====== INFORMATION GIVEN

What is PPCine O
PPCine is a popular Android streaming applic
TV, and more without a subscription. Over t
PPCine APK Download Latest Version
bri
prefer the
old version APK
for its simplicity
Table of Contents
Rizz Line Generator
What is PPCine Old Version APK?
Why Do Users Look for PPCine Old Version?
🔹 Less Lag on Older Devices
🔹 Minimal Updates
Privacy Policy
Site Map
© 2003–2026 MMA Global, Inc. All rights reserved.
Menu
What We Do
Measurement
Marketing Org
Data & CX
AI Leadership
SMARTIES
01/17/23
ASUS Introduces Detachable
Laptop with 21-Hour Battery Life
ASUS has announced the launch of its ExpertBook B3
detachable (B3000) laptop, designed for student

============
====== INFORMATION GIVEN

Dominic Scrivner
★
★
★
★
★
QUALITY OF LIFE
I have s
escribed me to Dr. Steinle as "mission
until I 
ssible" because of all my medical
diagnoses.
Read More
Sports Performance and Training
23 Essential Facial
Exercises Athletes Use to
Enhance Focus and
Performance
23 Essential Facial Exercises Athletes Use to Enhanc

============

Using the entries above, give again exactly the lines from the line holding "All rights reserved." through the line holding "detachable (B3000) laptop, designed". Include both end lines and nothing else.

© 2003–2026 MMA Global, Inc. All rights reserved.
Menu
What We Do
Measurement
Marketing Org
Data & CX
AI Leadership
SMARTIES
01/17/23
ASUS Introduces Detachable
Laptop with 21-Hour Battery Life
ASUS has announced the launch of its ExpertBook B3
detachable (B3000) laptop, designed for student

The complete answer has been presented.